Activity — Transcribe all the entries word for word, omitting any pictures they contain.

Data for analysis —
····················

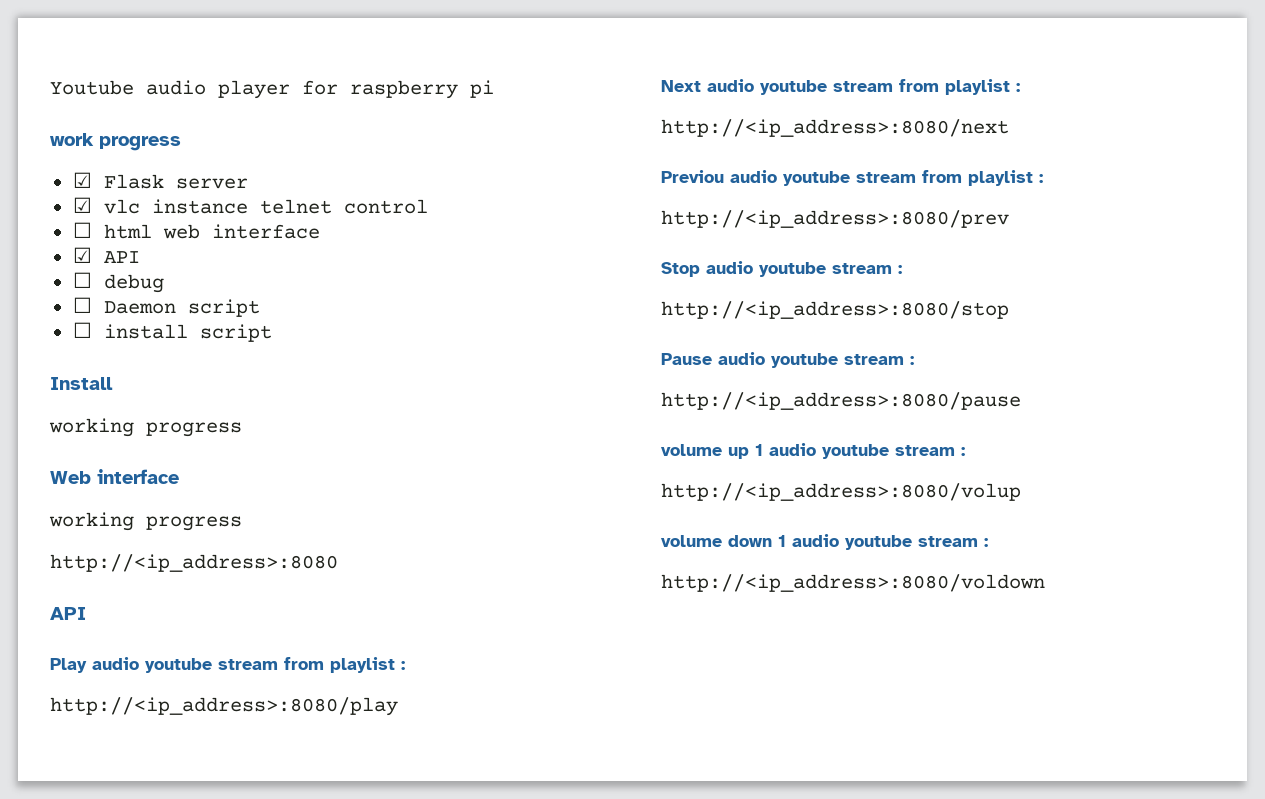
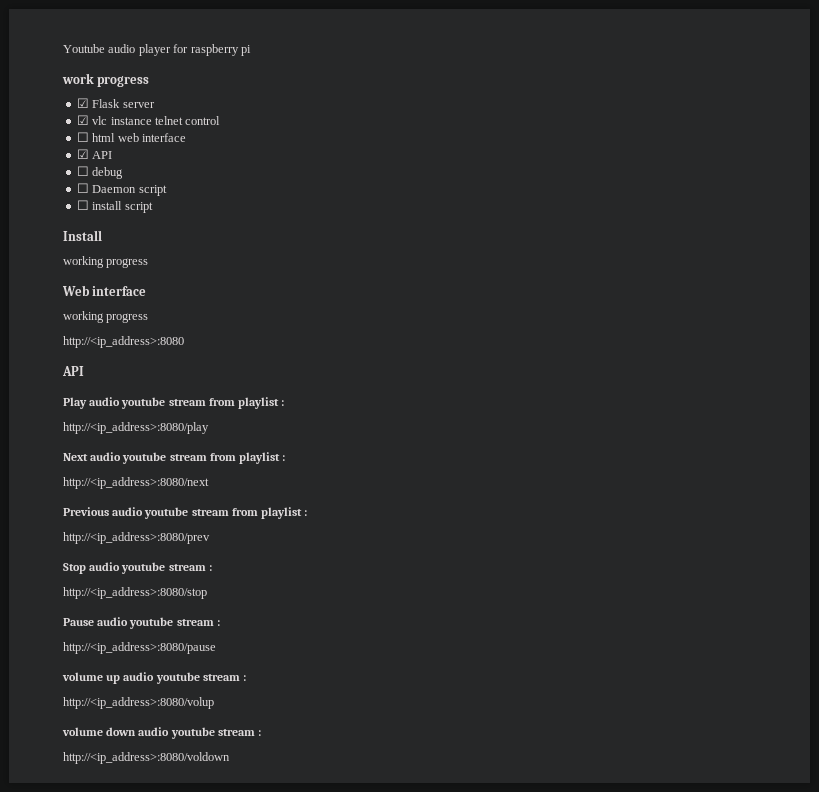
[661,170,724,183] Previou -> [63,507,109,516] Previous
[755,444,763,456] 1 -> (121, 679) none
[778,535,786,547] 1 -> (137, 731) none

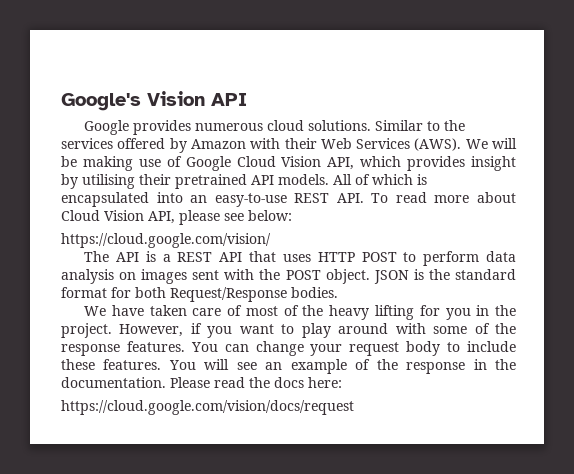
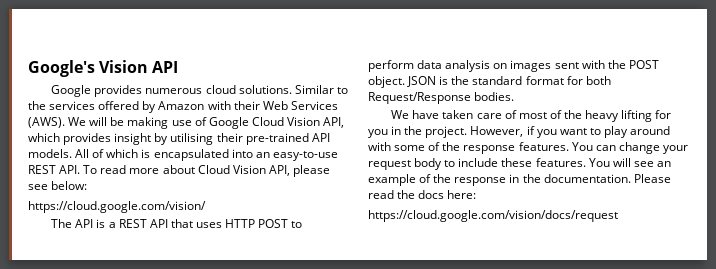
[175,174,247,189] pretrained -> [245,133,309,145] pre-trained

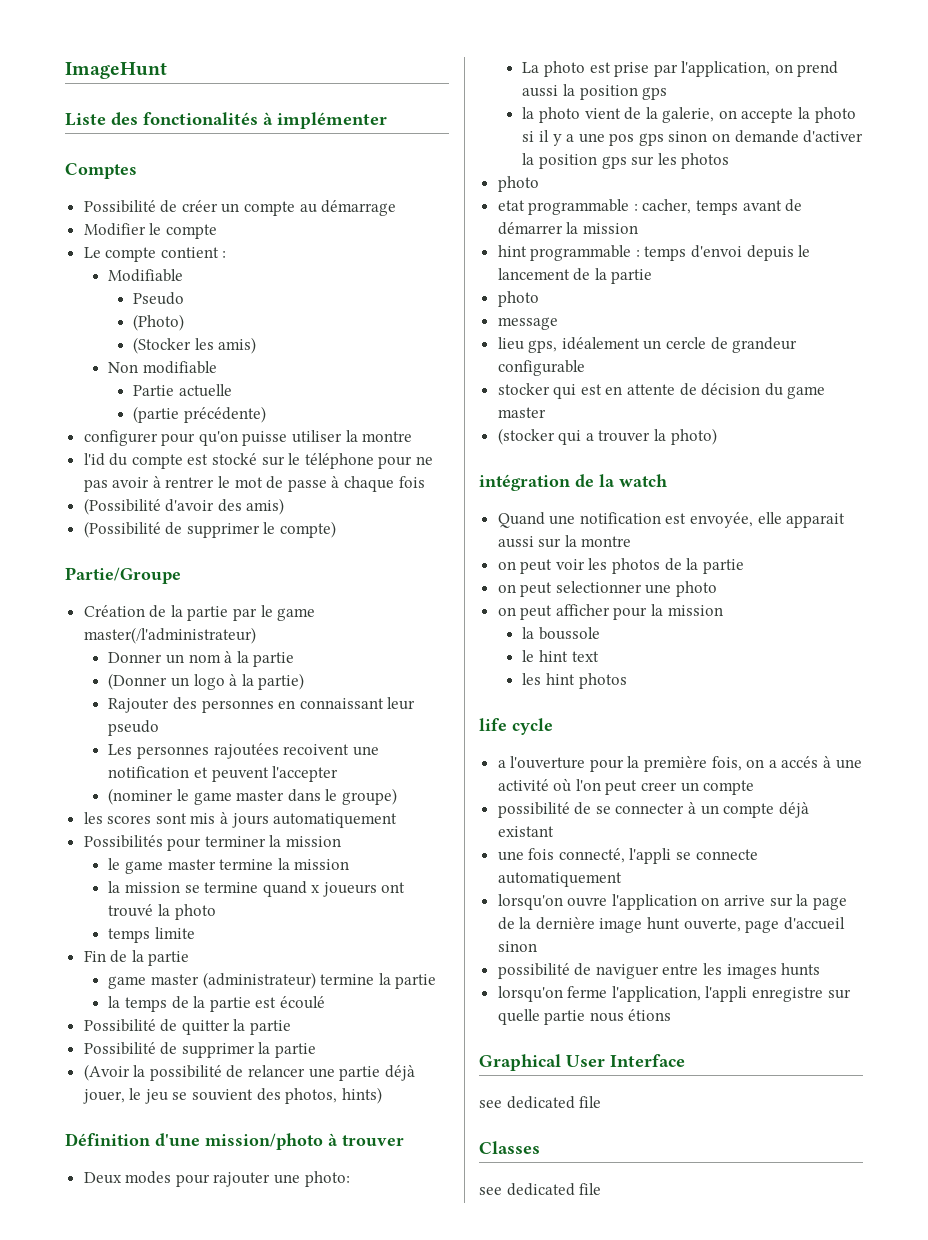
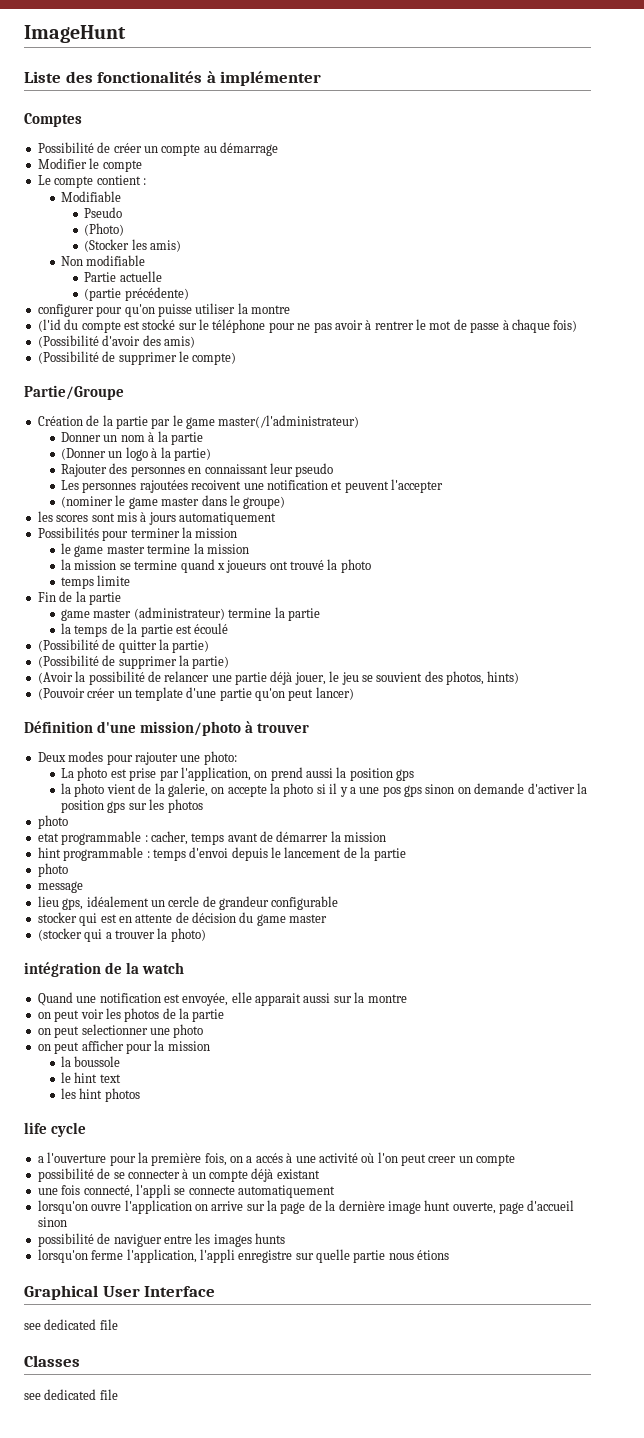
[83,453,105,466] l'id -> [37,319,61,332] (l'id
[398,476,425,488] fois -> [553,320,578,332] fois)
[83,1019,156,1032] Possibilité -> [37,639,99,652] (Possibilité
[250,1020,292,1035] [83,1042,156,1055] partie // Possibilité -> [172,640,210,653] [37,655,99,668] partie) // (Possibilité
[275,1043,317,1058] partie -> [192,656,230,669] partie)
(382, 1095) none -> [37,687,354,701] // (Pouvoir créer un template d'une partie qu'on peut lancer)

····················

Result below —
[661,170,724,183] Previou -> [63,507,109,516] Previous
[755,444,763,456] 1 -> (121, 679) none
[778,535,786,547] 1 -> (137, 731) none

[175,174,247,189] pretrained -> [245,133,309,145] pre-trained

[83,453,105,466] l'id -> [37,319,61,332] (l'id
[398,476,425,488] fois -> [553,320,578,332] fois)
[83,1019,156,1032] Possibilité -> [37,639,99,652] (Possibilité
[250,1020,292,1035] [83,1042,156,1055] partie // Possibilité -> [172,640,210,653] [37,655,99,668] partie) // (Possibilité
[275,1043,317,1058] partie -> [192,656,230,669] partie)
(382, 1095) none -> [37,687,354,701] // (Pouvoir créer un template d'une partie qu'on peut lancer)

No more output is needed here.